Thank you for the question. If I understand correctly, you wish to generate compartment profiles without MFA and then use the differential calling segment of our pipeline. Firstly, I would say this may be a bit risky because the MFA normalization is intended to make the compartments comparable. If you wish to do it, however, it should be possible—although I would definitely recommend that you run the dcHiC pipeline completely first to get a sense of what files/formats/directories you will need to put in place.

For the parameter text files you reference: dcHiC determines the biological relevance of differential compartments by estimating the variability of PC values between user-defined replicate cell lines and then using those variability parameters to determine which differential compartments are of biological significance.
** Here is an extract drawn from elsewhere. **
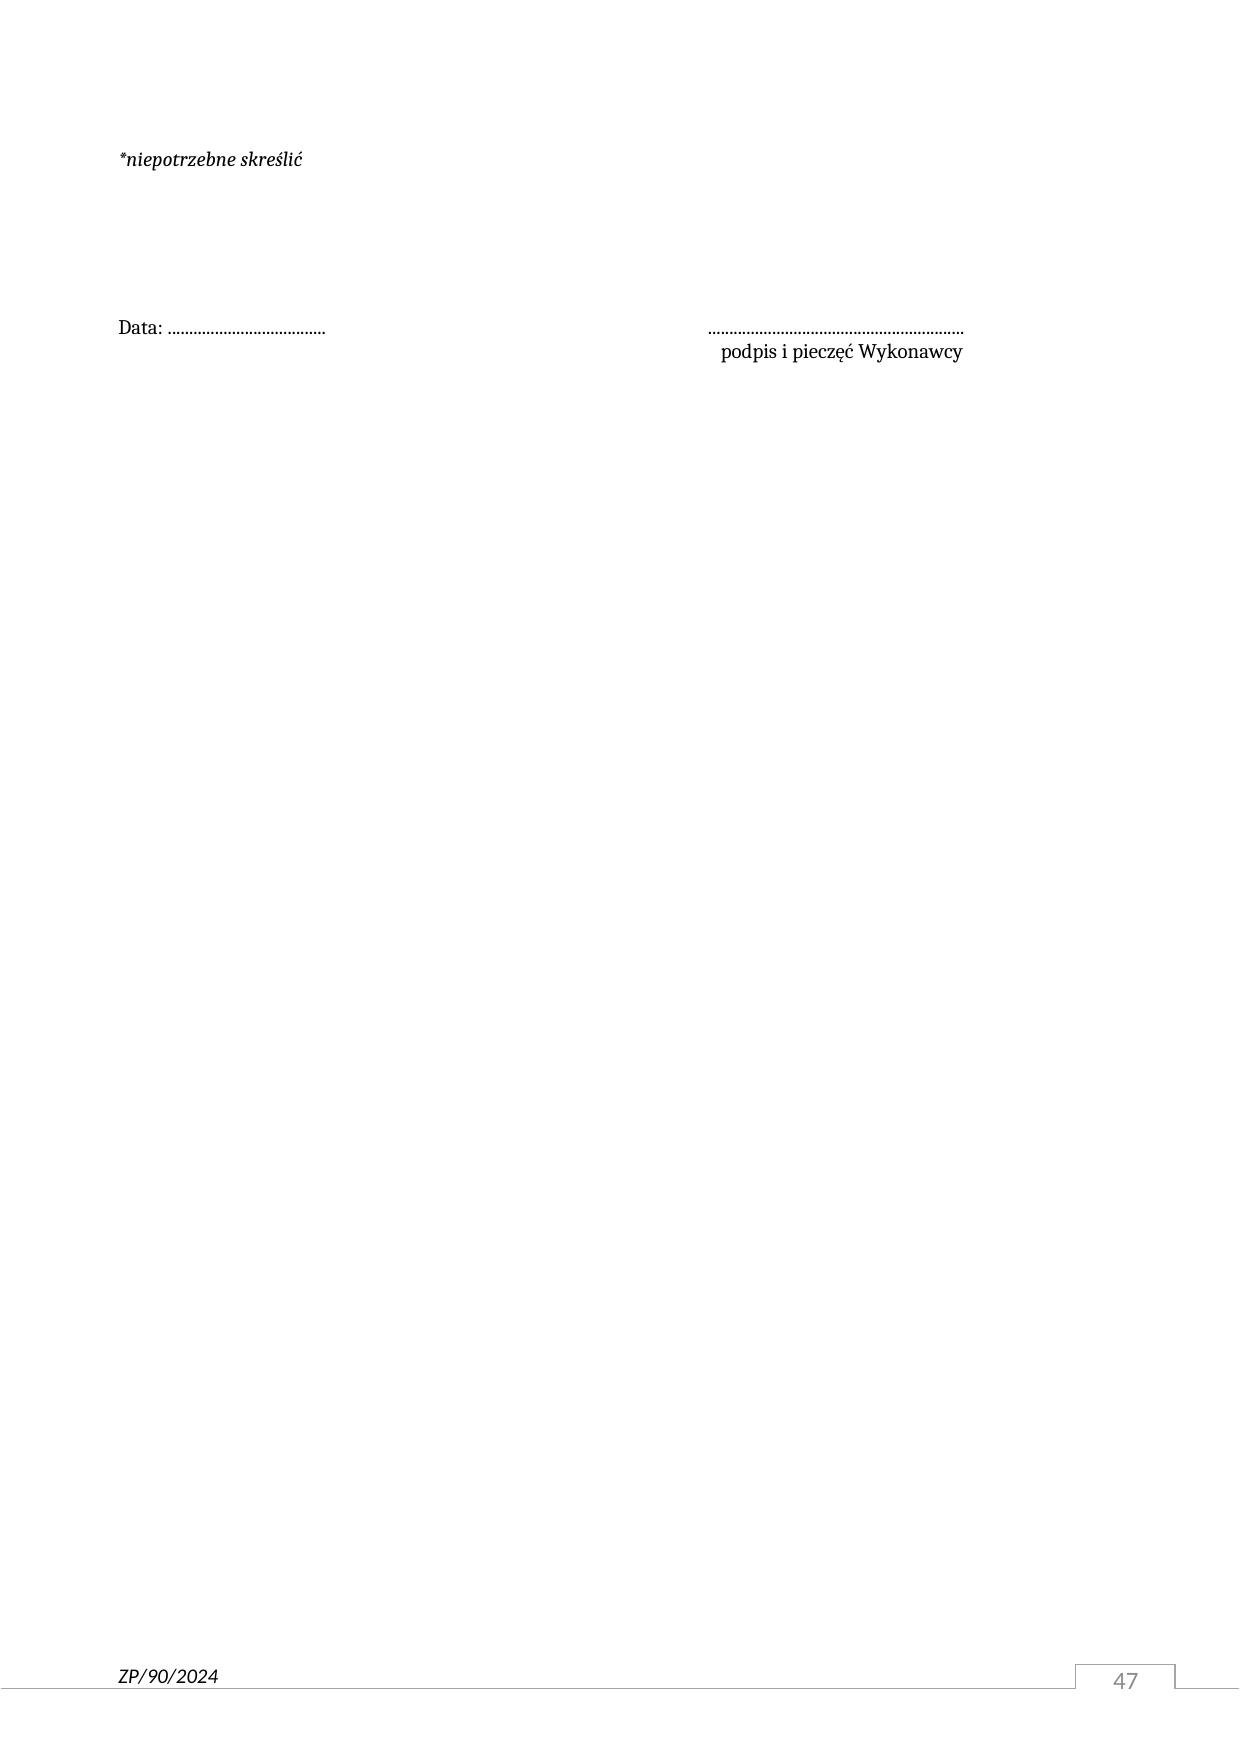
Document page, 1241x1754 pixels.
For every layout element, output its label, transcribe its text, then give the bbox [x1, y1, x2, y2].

text *niepotrzebne skreślić [118, 148, 1137, 172]
text podpis i pieczęć Wykonawcy [546, 339, 1137, 363]
text Data: ..................................... ............................................................ [118, 315, 1137, 339]
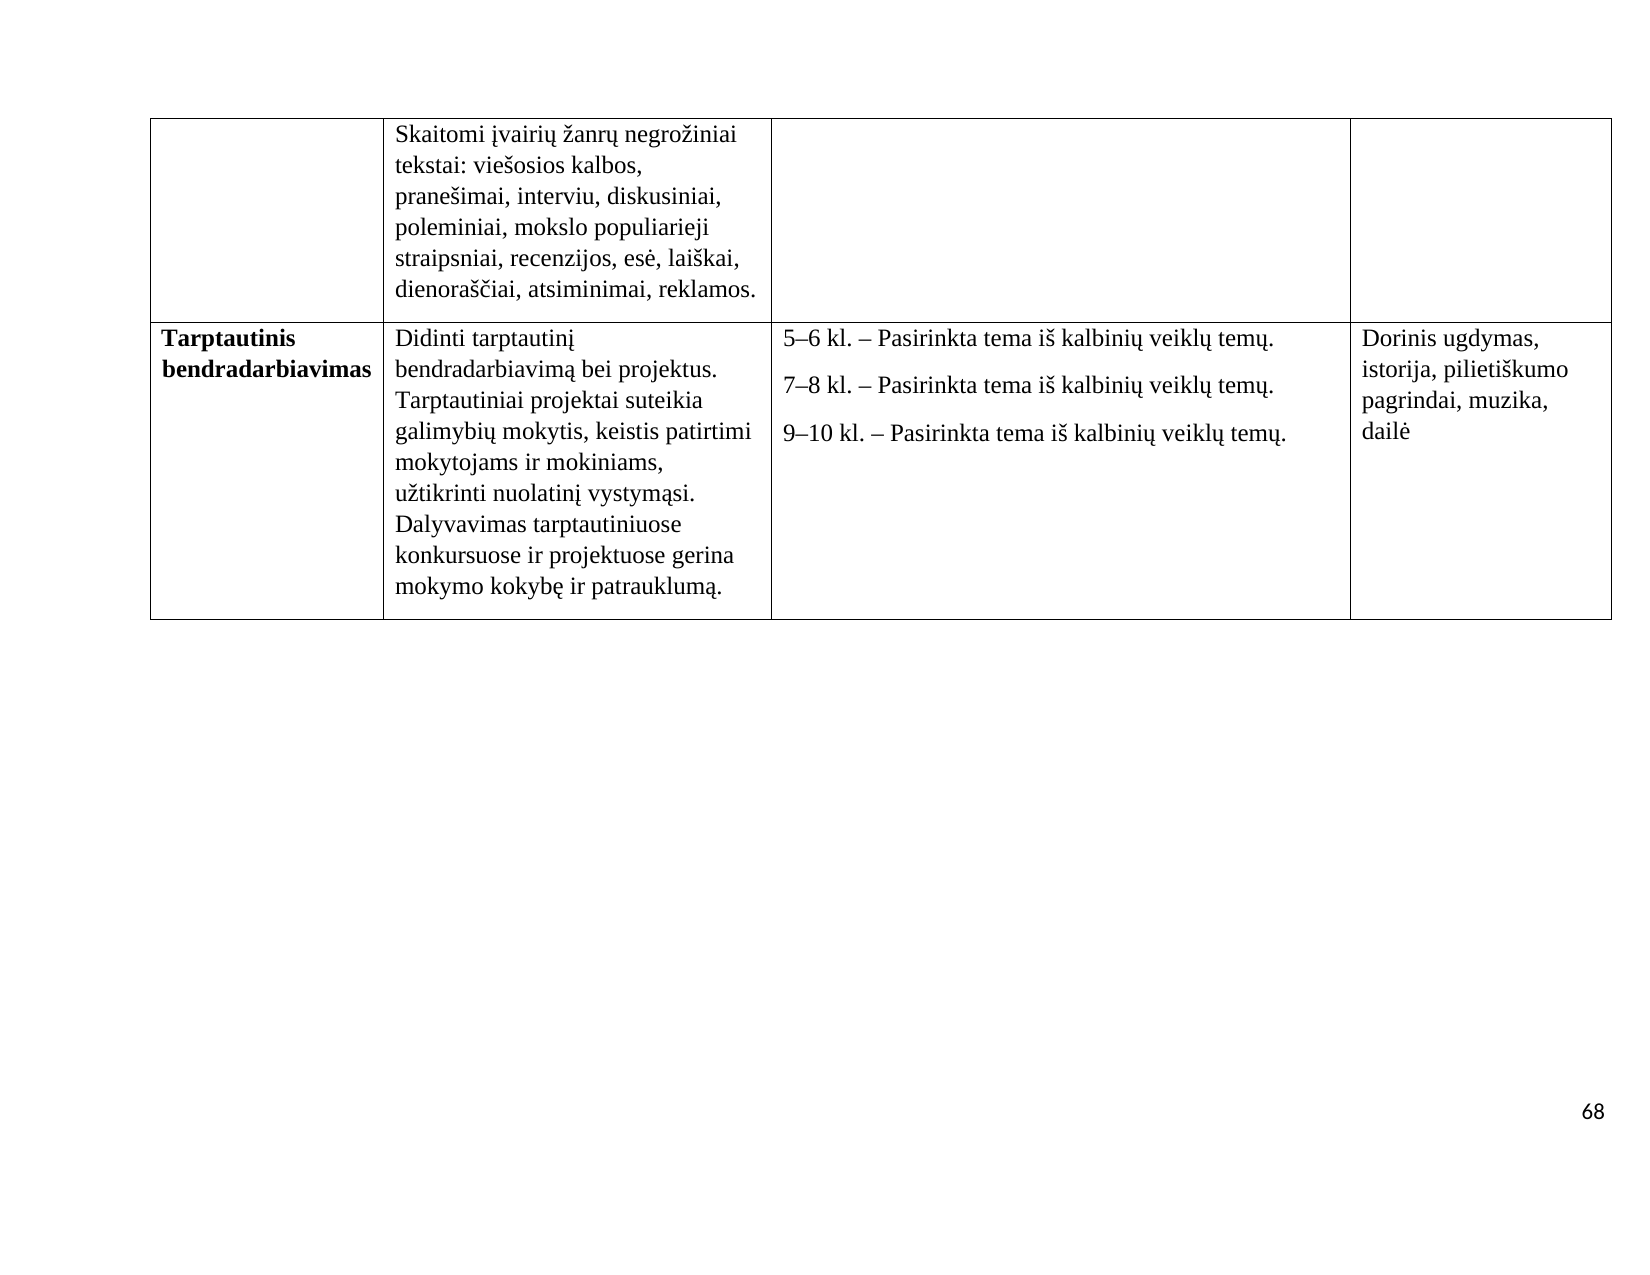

The precise methodology is defined in our paper, but briefly it goes as follows:

  1. Pairwise comparisons of replicate (as defined by the user) PC values are taken, and linear models are fit, like this: Chr16_replicates
  2. The distance from each point to the center line is measured and the "mean" and "standard deviation" ("m" and "s") of these distance values are calculated.
  3. These distances define a biological variation score that is used as a covariate alongside p-values from a multivariate Gaussian in an Independent Hypothesis Weighting. This outputs final FDR-adjusted p-values for each compartment.
haizi-zh commented 3 years ago

Thanks for the excellent explanation!